> **Arbeitsauftrag 1**
In welchem Jahr erschien laut der Mistborn-Rezension der erste Band der Reihe?
╭─ Vorliegender Text
Donnerstag, 27. Oktober 2016

Review: Mistborn (Brandon Sanderson)

Vor ungefähr zwei Jahren fing ich an Wheel of Time von Robert Jordan zu lesen, eine der bekanntesten Fantasy-Serien der Post-Tolkien-Ära, zumindest in den USA. Eingestellt hatte ich mich auf eine sehr lange, aber hoffentlich interessante Reihe, ich bekam stattdessen Streitigkeiten der Geschlechter auf Vorschulniveau, endlose Beschreibungen von Kleidung, einen seelenlosen RPG-Charakter als Hauptperson, nervige Völker mit völlig bescheuerten Ehrenkodizes, die mary-sueigste Prinzessin der Literaturgeschichte, coole Bösewichter, deren Potential jedoch überhaupt nicht ausgeschöpft wird und viele andere Dinge, die ich mittlerweile erfolgreich verdrängt habe. Warum ich überhaupt bis zum Ende gelesen habe, lag nur an zwei Dingen:
1. Ich beende normalerweise die Bücher oder Buchreihen, die ich angefangen habe, egal wie langweilig oder schlecht sie sind. In diesem Falle wurde mein Perfektionismus jedoch auf eine harte Probe gestellt.
2. Mich machte es neugierig wie eine Reihe ausgeht, deren letzten Bände nicht vom gleichen Autor geschrieben worden sind. Wer es nicht weiß: Robert Jordan starb 2007 an einer unheilbaren Blutkrankheit als sein Werk noch nicht beendet war. Seine Frau und Editorin erwählte den Fantasy-Autor Brandon Sanderson die Reihe zu vollenden.
Und Sanderson machte den Job überragend. Nicht nur sind die drei letzten Bände deutlich besser geschrieben, auch die Charaktere fühlen sich stärker wie echte Menschen an und auch die Spannung wird über mehrere Seiten aufrechterhalten. Grund genug also auch den eigenen Romanen von Brandon Sanderson eine Chance zu geben. So habe ich mich nach einigem Überlegen und Recherchieren für seine Mistborn-Reihe entschieden.
Der erste Band dieser Reihe mit dem gleichen Titel erschien 2006 und war der erste Roman von Sanderson nach seinem Erstlingswerk Elantris. In den folgenden Jahren kamen die beide Folgebände heraus. Jedoch ist Mistborn bereits in sich abgeschlossen und kann auch ohne Nachfolger als eigenständiges Werk für sich stehen. Hier folgt jetzt eine ausführliche Review zu dem Buch.
╰─
╭─ Rohdaten
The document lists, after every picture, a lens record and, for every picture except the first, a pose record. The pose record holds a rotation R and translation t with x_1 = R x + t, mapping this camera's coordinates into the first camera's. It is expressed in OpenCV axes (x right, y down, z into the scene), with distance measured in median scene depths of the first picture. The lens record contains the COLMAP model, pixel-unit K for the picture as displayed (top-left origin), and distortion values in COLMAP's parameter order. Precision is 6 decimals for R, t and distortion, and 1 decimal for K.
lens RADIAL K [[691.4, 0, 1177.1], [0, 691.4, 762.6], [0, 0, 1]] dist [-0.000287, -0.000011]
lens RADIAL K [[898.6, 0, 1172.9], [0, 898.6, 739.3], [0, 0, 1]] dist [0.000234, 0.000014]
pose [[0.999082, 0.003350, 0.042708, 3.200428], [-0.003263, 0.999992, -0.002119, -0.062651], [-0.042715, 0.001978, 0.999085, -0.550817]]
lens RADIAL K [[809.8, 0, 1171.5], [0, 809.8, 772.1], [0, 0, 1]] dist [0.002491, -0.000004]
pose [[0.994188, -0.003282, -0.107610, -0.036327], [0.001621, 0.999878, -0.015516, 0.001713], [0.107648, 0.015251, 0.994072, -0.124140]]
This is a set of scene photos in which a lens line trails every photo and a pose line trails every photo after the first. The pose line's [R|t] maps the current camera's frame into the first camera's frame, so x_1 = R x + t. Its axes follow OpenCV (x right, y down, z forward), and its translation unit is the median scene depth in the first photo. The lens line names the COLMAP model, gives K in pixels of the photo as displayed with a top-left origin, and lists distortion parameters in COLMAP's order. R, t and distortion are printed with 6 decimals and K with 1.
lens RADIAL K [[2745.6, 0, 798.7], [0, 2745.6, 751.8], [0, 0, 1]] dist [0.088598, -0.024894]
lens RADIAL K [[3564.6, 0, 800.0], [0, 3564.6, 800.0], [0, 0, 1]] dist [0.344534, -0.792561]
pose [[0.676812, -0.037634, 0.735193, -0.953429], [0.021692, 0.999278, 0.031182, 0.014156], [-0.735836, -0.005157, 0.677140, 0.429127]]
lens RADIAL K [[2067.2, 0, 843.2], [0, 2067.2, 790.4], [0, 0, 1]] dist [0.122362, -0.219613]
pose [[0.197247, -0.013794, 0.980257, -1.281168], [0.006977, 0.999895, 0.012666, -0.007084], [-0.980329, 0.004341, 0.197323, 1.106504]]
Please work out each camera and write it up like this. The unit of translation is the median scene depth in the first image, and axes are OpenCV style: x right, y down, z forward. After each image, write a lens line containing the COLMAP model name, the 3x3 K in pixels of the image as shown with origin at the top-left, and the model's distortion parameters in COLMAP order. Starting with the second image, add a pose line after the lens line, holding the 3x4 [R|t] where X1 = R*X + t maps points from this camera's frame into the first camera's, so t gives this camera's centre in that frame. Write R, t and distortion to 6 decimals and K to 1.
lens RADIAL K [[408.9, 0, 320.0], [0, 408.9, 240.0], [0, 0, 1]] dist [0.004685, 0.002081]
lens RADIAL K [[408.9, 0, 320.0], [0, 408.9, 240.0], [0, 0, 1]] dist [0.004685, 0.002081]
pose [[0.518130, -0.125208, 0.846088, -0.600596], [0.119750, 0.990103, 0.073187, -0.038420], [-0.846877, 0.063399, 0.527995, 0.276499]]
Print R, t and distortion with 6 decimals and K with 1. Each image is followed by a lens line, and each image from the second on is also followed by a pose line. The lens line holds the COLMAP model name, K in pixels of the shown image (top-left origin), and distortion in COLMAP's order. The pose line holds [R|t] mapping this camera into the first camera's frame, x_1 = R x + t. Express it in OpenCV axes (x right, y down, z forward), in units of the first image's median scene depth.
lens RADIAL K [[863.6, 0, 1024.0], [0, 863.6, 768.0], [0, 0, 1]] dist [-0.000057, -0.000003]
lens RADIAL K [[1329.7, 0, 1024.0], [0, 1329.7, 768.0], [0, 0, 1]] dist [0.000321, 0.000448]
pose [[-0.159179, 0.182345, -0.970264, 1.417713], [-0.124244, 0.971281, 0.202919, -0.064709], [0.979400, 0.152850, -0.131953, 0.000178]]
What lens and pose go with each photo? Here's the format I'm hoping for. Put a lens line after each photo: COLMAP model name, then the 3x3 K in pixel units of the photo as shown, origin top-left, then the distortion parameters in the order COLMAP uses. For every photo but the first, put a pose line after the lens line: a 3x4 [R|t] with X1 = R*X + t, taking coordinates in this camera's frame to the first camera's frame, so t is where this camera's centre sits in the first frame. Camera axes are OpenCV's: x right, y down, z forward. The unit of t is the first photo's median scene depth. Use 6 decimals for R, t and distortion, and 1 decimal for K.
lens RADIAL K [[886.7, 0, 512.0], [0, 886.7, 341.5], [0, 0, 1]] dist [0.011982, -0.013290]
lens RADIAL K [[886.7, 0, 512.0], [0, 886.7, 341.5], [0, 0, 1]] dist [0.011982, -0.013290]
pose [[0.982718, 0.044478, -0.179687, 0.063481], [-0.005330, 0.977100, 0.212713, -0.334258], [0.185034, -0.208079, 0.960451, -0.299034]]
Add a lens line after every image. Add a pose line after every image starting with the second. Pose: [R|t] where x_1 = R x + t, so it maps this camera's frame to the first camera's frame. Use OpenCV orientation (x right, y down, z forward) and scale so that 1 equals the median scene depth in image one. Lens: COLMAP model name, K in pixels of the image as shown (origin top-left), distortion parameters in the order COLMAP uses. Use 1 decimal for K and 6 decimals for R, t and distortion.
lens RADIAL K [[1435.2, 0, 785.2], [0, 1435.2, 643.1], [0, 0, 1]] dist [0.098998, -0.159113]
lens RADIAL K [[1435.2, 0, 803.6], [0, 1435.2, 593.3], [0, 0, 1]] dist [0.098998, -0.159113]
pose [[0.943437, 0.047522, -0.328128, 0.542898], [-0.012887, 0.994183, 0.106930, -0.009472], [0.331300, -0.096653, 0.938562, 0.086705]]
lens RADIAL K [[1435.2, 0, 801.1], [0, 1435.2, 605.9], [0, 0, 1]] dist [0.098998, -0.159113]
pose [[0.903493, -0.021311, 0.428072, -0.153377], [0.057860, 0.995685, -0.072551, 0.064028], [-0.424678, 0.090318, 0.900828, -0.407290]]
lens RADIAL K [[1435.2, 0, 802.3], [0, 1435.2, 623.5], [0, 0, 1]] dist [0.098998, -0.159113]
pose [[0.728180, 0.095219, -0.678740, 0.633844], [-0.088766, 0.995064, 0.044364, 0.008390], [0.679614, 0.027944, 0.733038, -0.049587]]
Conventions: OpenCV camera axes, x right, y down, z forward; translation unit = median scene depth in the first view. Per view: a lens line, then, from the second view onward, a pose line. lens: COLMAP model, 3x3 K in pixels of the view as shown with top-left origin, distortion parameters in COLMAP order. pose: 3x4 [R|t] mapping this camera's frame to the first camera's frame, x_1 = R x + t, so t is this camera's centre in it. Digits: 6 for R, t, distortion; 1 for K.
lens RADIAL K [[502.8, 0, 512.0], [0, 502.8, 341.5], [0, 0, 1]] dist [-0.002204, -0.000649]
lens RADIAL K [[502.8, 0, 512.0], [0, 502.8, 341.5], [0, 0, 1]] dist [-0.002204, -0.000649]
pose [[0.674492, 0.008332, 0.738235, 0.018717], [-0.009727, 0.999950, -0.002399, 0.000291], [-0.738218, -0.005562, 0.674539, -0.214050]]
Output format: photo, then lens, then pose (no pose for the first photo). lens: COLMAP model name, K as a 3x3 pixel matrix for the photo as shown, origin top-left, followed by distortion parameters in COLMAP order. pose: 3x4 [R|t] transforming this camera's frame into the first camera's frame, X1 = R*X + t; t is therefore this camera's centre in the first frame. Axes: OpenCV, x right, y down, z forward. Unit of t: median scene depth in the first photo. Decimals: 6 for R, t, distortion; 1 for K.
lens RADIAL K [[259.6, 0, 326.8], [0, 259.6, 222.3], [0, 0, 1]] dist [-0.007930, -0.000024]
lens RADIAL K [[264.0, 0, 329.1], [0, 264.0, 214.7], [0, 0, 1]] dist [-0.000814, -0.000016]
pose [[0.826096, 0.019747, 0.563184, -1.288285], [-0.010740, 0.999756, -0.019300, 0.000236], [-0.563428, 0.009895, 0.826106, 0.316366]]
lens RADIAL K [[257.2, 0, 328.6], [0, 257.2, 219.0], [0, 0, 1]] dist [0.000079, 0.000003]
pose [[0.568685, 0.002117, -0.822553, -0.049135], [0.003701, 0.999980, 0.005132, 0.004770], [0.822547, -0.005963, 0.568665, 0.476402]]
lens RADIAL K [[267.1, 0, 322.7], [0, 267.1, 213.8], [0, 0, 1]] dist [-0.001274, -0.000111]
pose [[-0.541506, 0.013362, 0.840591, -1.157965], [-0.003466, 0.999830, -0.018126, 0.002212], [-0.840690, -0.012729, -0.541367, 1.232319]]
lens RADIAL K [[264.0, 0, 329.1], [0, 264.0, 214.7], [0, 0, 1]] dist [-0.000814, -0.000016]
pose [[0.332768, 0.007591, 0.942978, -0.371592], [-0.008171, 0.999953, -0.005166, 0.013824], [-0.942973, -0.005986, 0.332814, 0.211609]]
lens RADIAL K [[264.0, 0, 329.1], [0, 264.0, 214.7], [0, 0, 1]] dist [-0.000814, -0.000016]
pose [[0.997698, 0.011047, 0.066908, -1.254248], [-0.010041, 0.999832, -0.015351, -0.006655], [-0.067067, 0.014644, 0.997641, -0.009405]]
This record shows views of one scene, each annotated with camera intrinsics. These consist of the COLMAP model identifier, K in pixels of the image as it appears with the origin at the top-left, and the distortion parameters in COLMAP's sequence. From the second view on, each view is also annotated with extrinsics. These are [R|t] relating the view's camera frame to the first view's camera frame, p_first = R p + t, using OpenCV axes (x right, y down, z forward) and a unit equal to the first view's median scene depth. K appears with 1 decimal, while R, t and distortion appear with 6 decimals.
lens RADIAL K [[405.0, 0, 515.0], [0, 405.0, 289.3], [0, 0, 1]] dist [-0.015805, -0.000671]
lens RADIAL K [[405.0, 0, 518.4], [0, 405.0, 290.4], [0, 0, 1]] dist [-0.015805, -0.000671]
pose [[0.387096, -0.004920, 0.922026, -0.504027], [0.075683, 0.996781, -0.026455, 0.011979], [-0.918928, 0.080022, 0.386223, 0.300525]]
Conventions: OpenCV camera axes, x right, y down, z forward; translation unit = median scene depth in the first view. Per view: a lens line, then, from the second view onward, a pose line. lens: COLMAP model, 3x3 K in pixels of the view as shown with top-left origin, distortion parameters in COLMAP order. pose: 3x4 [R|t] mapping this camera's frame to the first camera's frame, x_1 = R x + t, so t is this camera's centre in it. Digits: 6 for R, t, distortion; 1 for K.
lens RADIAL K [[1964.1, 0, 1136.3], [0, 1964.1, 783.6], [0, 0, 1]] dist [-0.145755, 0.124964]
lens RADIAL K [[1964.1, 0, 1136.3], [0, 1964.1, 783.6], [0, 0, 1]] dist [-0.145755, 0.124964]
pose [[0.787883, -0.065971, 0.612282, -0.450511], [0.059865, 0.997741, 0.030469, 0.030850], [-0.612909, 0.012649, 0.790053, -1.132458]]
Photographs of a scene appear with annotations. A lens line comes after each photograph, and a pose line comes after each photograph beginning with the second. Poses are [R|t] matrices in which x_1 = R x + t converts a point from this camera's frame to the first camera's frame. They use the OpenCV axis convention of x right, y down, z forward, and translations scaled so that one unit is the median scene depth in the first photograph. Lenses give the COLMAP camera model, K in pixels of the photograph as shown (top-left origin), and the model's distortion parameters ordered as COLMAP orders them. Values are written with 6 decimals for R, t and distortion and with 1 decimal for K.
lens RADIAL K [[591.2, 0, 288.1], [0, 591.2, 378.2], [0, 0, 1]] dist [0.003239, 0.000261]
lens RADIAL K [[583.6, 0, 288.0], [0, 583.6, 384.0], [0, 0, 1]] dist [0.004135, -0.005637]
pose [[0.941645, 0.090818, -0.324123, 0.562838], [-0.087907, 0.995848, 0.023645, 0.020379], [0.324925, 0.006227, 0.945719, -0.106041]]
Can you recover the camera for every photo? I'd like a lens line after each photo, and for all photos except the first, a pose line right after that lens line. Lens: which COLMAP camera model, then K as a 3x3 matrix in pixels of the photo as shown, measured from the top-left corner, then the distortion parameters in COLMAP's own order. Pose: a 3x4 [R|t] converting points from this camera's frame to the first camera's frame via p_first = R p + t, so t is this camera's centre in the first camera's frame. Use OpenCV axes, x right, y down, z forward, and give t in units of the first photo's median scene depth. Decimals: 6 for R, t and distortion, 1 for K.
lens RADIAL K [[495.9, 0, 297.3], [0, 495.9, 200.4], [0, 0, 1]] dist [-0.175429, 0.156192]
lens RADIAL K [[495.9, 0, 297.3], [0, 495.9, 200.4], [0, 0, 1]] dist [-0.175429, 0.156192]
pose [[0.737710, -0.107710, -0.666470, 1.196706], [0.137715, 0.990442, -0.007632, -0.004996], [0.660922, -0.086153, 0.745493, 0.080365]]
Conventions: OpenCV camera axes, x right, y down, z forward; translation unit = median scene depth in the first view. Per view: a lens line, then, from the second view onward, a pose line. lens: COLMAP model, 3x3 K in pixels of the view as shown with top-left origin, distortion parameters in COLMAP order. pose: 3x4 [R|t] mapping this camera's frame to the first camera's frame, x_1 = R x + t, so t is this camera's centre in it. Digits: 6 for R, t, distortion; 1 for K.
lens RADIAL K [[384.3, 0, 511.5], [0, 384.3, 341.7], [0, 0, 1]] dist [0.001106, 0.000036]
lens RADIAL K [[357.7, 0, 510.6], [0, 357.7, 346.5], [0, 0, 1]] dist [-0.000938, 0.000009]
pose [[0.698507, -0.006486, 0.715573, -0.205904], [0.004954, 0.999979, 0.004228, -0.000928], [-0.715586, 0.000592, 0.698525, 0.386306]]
╰─
> **Arbeitsauftrag 2**
Schreiben Sie aus den Auszügen aus dem Datensatz die Zeilen vom Anfang bis einschließlich der Zeile mit „dist [0.000234, 0.000014]“ unverändert nieder.

> **Antwortteil 1**
Im Jahr 2006.

> **Antwortteil 2**
The document lists, after every picture, a lens record and, for every picture except the first, a pose record. The pose record holds a rotation R and translation t with x_1 = R x + t, mapping this camera's coordinates into the first camera's. It is expressed in OpenCV axes (x right, y down, z into the scene), with distance measured in median scene depths of the first picture. The lens record contains the COLMAP model, pixel-unit K for the picture as displayed (top-left origin), and distortion values in COLMAP's parameter order. Precision is 6 decimals for R, t and distortion, and 1 decimal for K.
lens RADIAL K [[691.4, 0, 1177.1], [0, 691.4, 762.6], [0, 0, 1]] dist [-0.000287, -0.000011]
lens RADIAL K [[898.6, 0, 1172.9], [0, 898.6, 739.3], [0, 0, 1]] dist [0.000234, 0.000014]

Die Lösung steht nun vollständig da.